Excerpts from a dataset:
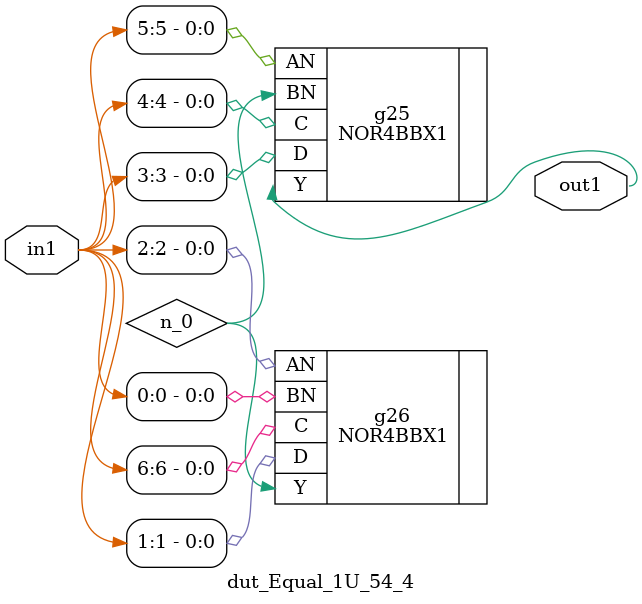
<source format=v>
`timescale 1ps / 1ps


module dut_Equal_1U_54_4(in1, out1);
  input [6:0] in1;
  output out1;
  wire [6:0] in1;
  wire out1;
  wire n_0;
  NOR4BBX1 g25(.AN (in1[5]), .BN (n_0), .C (in1[4]), .D (in1[3]), .Y
       (out1));
  NOR4BBX1 g26(.AN (in1[2]), .BN (in1[0]), .C (in1[6]), .D (in1[1]), .Y
       (n_0));
endmodule



</source>
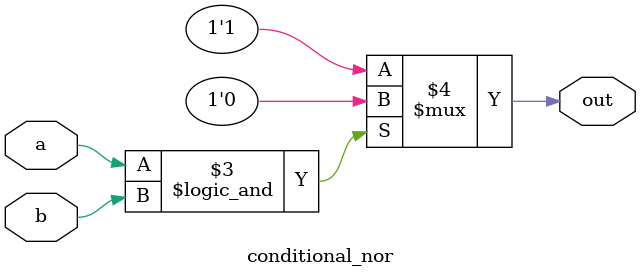
<source format=v>
module conditional_nor (
  input a,
  input b,
  output out
);

  assign out = (a == 1'b1 && b == 1'b1) ? 1'b0 : 1'b1; // NOR using conditional expression

endmodule

</source>
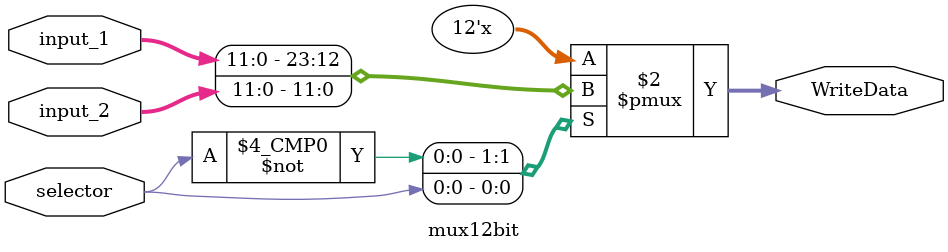
<source format=v>
/*module mux5bit(input wire[4:0] input_1,input wire[4:0] input_2,input wire selector,output wire[4:0] write_data);

assign write_data=(selector==0)? input_1:
		  (selector==1)?input_2:0;
endmodule

module mux32bit (Result,wd,MUXCtrl,WriteData);
	input[31:0] Result,wd;
	input MUXCtrl;

	output reg [31:0] WriteData;

	always @(MUXCtrl, Result, wd) begin
			case(MUXCtrl)
				0 :  WriteData<=wd;
				1 :  WriteData<= Result;
			endcase
	end

endmodule*/
/*module mux32bit(input wire[31:0] input_0,input wire[31:0] input_1,input wire selector,output wire[31:0] write_data);

assign write_data=(selector==0)? input_0:
		  (selector==1)?input_1:0;

endmodule */


module mux3inputs(input_1,input_2,input_3,selector,WriteData);

input wire[31:0] input_1,input_2,input_3;
input wire[1:0] selector;
output reg[31:0] WriteData;

always @(selector, input_1,input_2,input_3) begin
			case(selector)
				0 :  WriteData<= input_1;
				1 :  WriteData<= input_2;
				2 :  WriteData<= input_3;
				3 :  WriteData<= 0;
			endcase
	end

endmodule

module mux12bit(input_1,input_2,selector,WriteData);

input wire[11:0] input_1,input_2;
input wire selector;
output reg[11:0] WriteData;

always @(selector, input_1,input_2) begin
			case(selector)
				0 :  WriteData<= input_1;
				1 :  WriteData<= input_2;
			endcase
	end

endmodule


/*module mux12bit(input_1,input_2,selector,WriteData);

input wire[11:0] input_1,input_2;
input wire selector;
output reg[11:0] WriteData;

always @(selector, input_1,input_2) begin
			case(selector)
				0 :  WriteData<= input_1;
				1 :  WriteData<= input_2;
			endcase
	end

endmodule*/



</source>
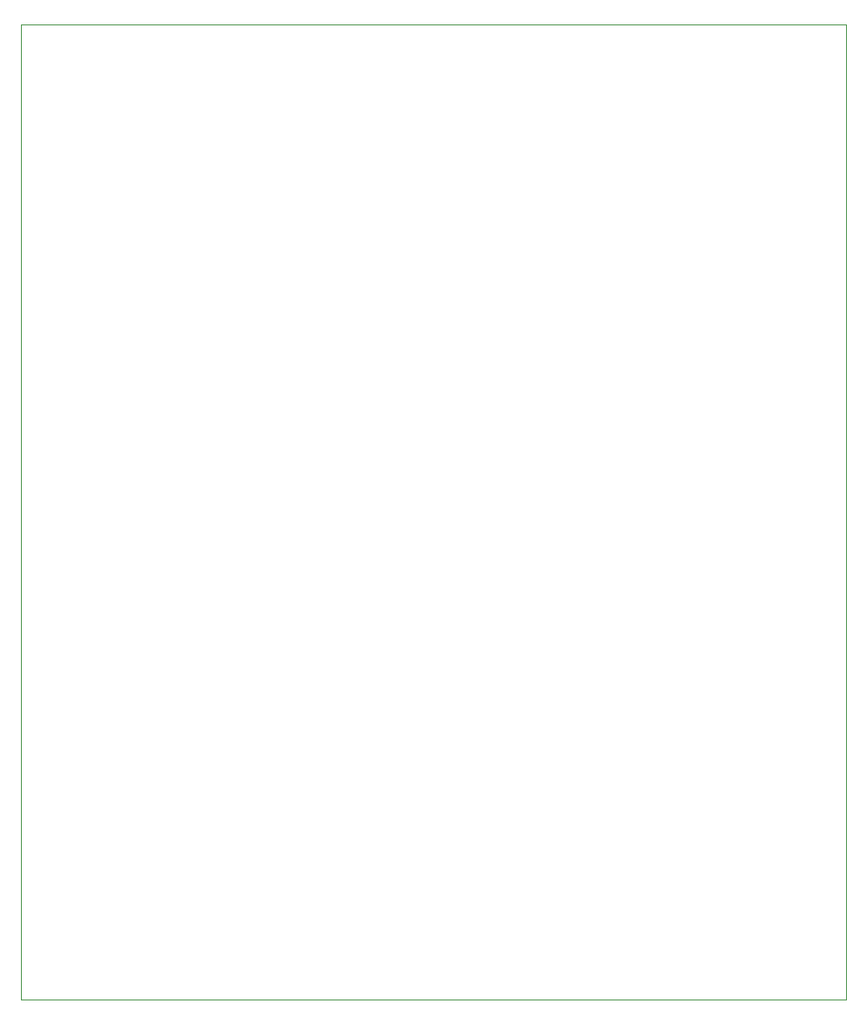
<source format=gbr>
%TF.GenerationSoftware,KiCad,Pcbnew,8.0.6*%
%TF.CreationDate,2024-11-20T17:21:21-05:00*%
%TF.ProjectId,RailsidePDB,5261696c-7369-4646-9550-44422e6b6963,rev?*%
%TF.SameCoordinates,Original*%
%TF.FileFunction,Profile,NP*%
%FSLAX46Y46*%
G04 Gerber Fmt 4.6, Leading zero omitted, Abs format (unit mm)*
G04 Created by KiCad (PCBNEW 8.0.6) date 2024-11-20 17:21:21*
%MOMM*%
%LPD*%
G01*
G04 APERTURE LIST*
%TA.AperFunction,Profile*%
%ADD10C,0.050000*%
%TD*%
G04 APERTURE END LIST*
D10*
X51000000Y-63500000D02*
X131000000Y-63500000D01*
X131000000Y-158000000D01*
X51000000Y-158000000D01*
X51000000Y-63500000D01*
M02*

</source>
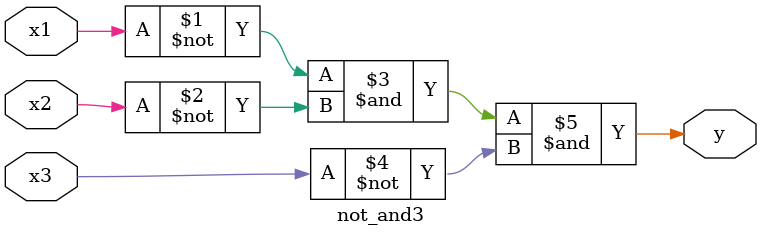
<source format=v>
module not_and3(x1, x2, x3, y);
    input   x1, x2, x3;
    output  y;

    assign y = ~x1 & ~x2 & ~x3;
endmodule

</source>
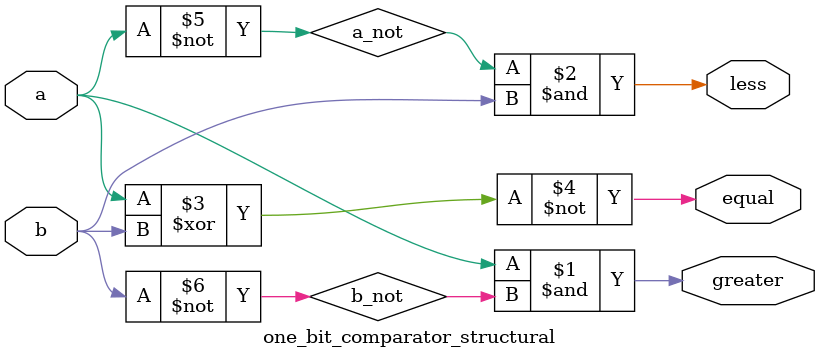
<source format=v>
module one_bit_comparator_structural (
    input a,
    input b,
    output greater,
    output less,
    output equal
);
    wire a_not, b_not;

    not(a_not, a); // TODO
    not(b_not, b); // TODO

    and(greater, a, b_not); // TODO
    and(less, a_not, b); // TODO
    xnor(equal, a, b); // TODO
endmodule

</source>
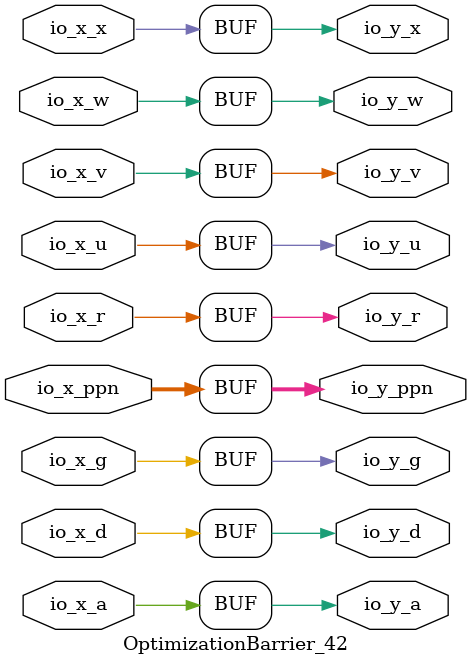
<source format=sv>
`ifndef RANDOMIZE
  `ifdef RANDOMIZE_REG_INIT
    `define RANDOMIZE
  `endif // RANDOMIZE_REG_INIT
`endif // not def RANDOMIZE
`ifndef RANDOMIZE
  `ifdef RANDOMIZE_MEM_INIT
    `define RANDOMIZE
  `endif // RANDOMIZE_MEM_INIT
`endif // not def RANDOMIZE

`ifndef RANDOM
  `define RANDOM $random
`endif // not def RANDOM

// Users can define 'PRINTF_COND' to add an extra gate to prints.
`ifndef PRINTF_COND_
  `ifdef PRINTF_COND
    `define PRINTF_COND_ (`PRINTF_COND)
  `else  // PRINTF_COND
    `define PRINTF_COND_ 1
  `endif // PRINTF_COND
`endif // not def PRINTF_COND_

// Users can define 'ASSERT_VERBOSE_COND' to add an extra gate to assert error printing.
`ifndef ASSERT_VERBOSE_COND_
  `ifdef ASSERT_VERBOSE_COND
    `define ASSERT_VERBOSE_COND_ (`ASSERT_VERBOSE_COND)
  `else  // ASSERT_VERBOSE_COND
    `define ASSERT_VERBOSE_COND_ 1
  `endif // ASSERT_VERBOSE_COND
`endif // not def ASSERT_VERBOSE_COND_

// Users can define 'STOP_COND' to add an extra gate to stop conditions.
`ifndef STOP_COND_
  `ifdef STOP_COND
    `define STOP_COND_ (`STOP_COND)
  `else  // STOP_COND
    `define STOP_COND_ 1
  `endif // STOP_COND
`endif // not def STOP_COND_

// Users can define INIT_RANDOM as general code that gets injected into the
// initializer block for modules with registers.
`ifndef INIT_RANDOM
  `define INIT_RANDOM
`endif // not def INIT_RANDOM

// If using random initialization, you can also define RANDOMIZE_DELAY to
// customize the delay used, otherwise 0.002 is used.
`ifndef RANDOMIZE_DELAY
  `define RANDOMIZE_DELAY 0.002
`endif // not def RANDOMIZE_DELAY

// Define INIT_RANDOM_PROLOG_ for use in our modules below.
`ifndef INIT_RANDOM_PROLOG_
  `ifdef RANDOMIZE
    `ifdef VERILATOR
      `define INIT_RANDOM_PROLOG_ `INIT_RANDOM
    `else  // VERILATOR
      `define INIT_RANDOM_PROLOG_ `INIT_RANDOM #`RANDOMIZE_DELAY begin end
    `endif // VERILATOR
  `else  // RANDOMIZE
    `define INIT_RANDOM_PROLOG_
  `endif // RANDOMIZE
`endif // not def INIT_RANDOM_PROLOG_

module OptimizationBarrier_42(
  input  [43:0] io_x_ppn,
  input         io_x_d,
                io_x_a,
                io_x_g,
                io_x_u,
                io_x_x,
                io_x_w,
                io_x_r,
                io_x_v,
  output [43:0] io_y_ppn,
  output        io_y_d,
                io_y_a,
                io_y_g,
                io_y_u,
                io_y_x,
                io_y_w,
                io_y_r,
                io_y_v
);

  assign io_y_ppn = io_x_ppn;
  assign io_y_d = io_x_d;
  assign io_y_a = io_x_a;
  assign io_y_g = io_x_g;
  assign io_y_u = io_x_u;
  assign io_y_x = io_x_x;
  assign io_y_w = io_x_w;
  assign io_y_r = io_x_r;
  assign io_y_v = io_x_v;
endmodule


</source>
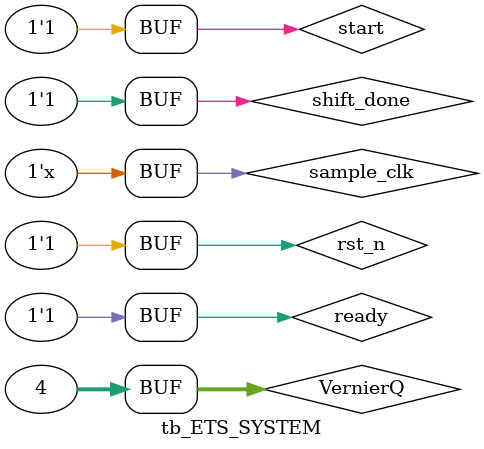
<source format=v>
`timescale 1ns / 1ps


module tb_ETS_SYSTEM(

    );
	reg sample_clk;
	reg rst_n;
	reg cmp_data;
	reg [31:0] VernierQ;
	wire valid;
	reg ready;
	wire[31:0] data_out;
	wire tlast;
	reg start;
	wire shift;
	reg shift_done;
	ETS_System inst_ETS_System
		(
			.sample_clk (sample_clk),
			.rst_n      (rst_n),
			.cmp_data   (cmp_data),
			.VernierQ   (VernierQ),
			.valid      (valid),
			.ready      (ready),
			.data_out   (data_out),
			.tlast      (tlast),
			.start      (start),
			.shift      (shift),
			.shift_done (shift_done)
		);
	always begin
		#5 sample_clk = ~sample_clk;
	end
	initial begin
		sample_clk = 0;rst_n = 1; VernierQ = 4;ready = 1; shift_done = 1;start = 0;
		#10 rst_n = 0;
		#10 rst_n = 1;
		#10 start = 1;
	end
	reg [3:0] counter;
	always @(posedge sample_clk or negedge rst_n) begin
		if (~rst_n) begin
			counter <= 0;
		end
		else if (counter < 9) begin
			counter <= counter + 1;
		end
		else begin
			counter <= 0;
		end
	end
	always @ (*) begin
		case(counter)
			4'd0: begin cmp_data = 1; end
			4'd1: begin cmp_data = 1; end
			4'd2: begin cmp_data = 0; end
			4'd3: begin cmp_data = 0; end
			4'd4: begin cmp_data = 0; end
			4'd5: begin cmp_data = 1; end
			4'd6: begin cmp_data = 0; end
			4'd7: begin cmp_data = 0; end
			4'd8: begin cmp_data = 1; end
			4'd9: begin cmp_data = 0; end
			default: begin
				cmp_data = 0;
			end
		endcase
	end
endmodule

</source>
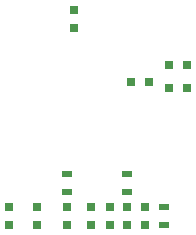
<source format=gbp>
G04 #@! TF.FileFunction,Paste,Bot*
%FSLAX46Y46*%
G04 Gerber Fmt 4.6, Leading zero omitted, Abs format (unit mm)*
G04 Created by KiCad (PCBNEW 4.0.7) date 10/15/17 21:50:59*
%MOMM*%
%LPD*%
G01*
G04 APERTURE LIST*
%ADD10C,0.100000*%
%ADD11R,0.900000X0.500000*%
%ADD12R,0.750000X0.800000*%
%ADD13R,0.800000X0.750000*%
G04 APERTURE END LIST*
D10*
D11*
X134892867Y-75550000D03*
X134892867Y-74050000D03*
X131800000Y-72750000D03*
X131800000Y-71250000D03*
X126700000Y-72750000D03*
X126700000Y-71250000D03*
D12*
X131800000Y-74050000D03*
X131800000Y-75550000D03*
X126700000Y-74050000D03*
X126700000Y-75550000D03*
X133300000Y-74050000D03*
X133300000Y-75550000D03*
X121800000Y-74050000D03*
X121800000Y-75550000D03*
X127300000Y-58900000D03*
X127300000Y-57400000D03*
D13*
X135350000Y-62000000D03*
X136850000Y-62000000D03*
X135350000Y-64000000D03*
X136850000Y-64000000D03*
D12*
X124200000Y-74050000D03*
X124200000Y-75550000D03*
D13*
X133650000Y-63500000D03*
X132150000Y-63500000D03*
D12*
X128700000Y-74050000D03*
X128700000Y-75550000D03*
X130300000Y-74050000D03*
X130300000Y-75550000D03*
M02*

</source>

* [Exercise aim]
From the entries, report every line in which the string "greater" occurs.

* [Your solution]
    output greater,
    and(greater, a, b_not); // TODO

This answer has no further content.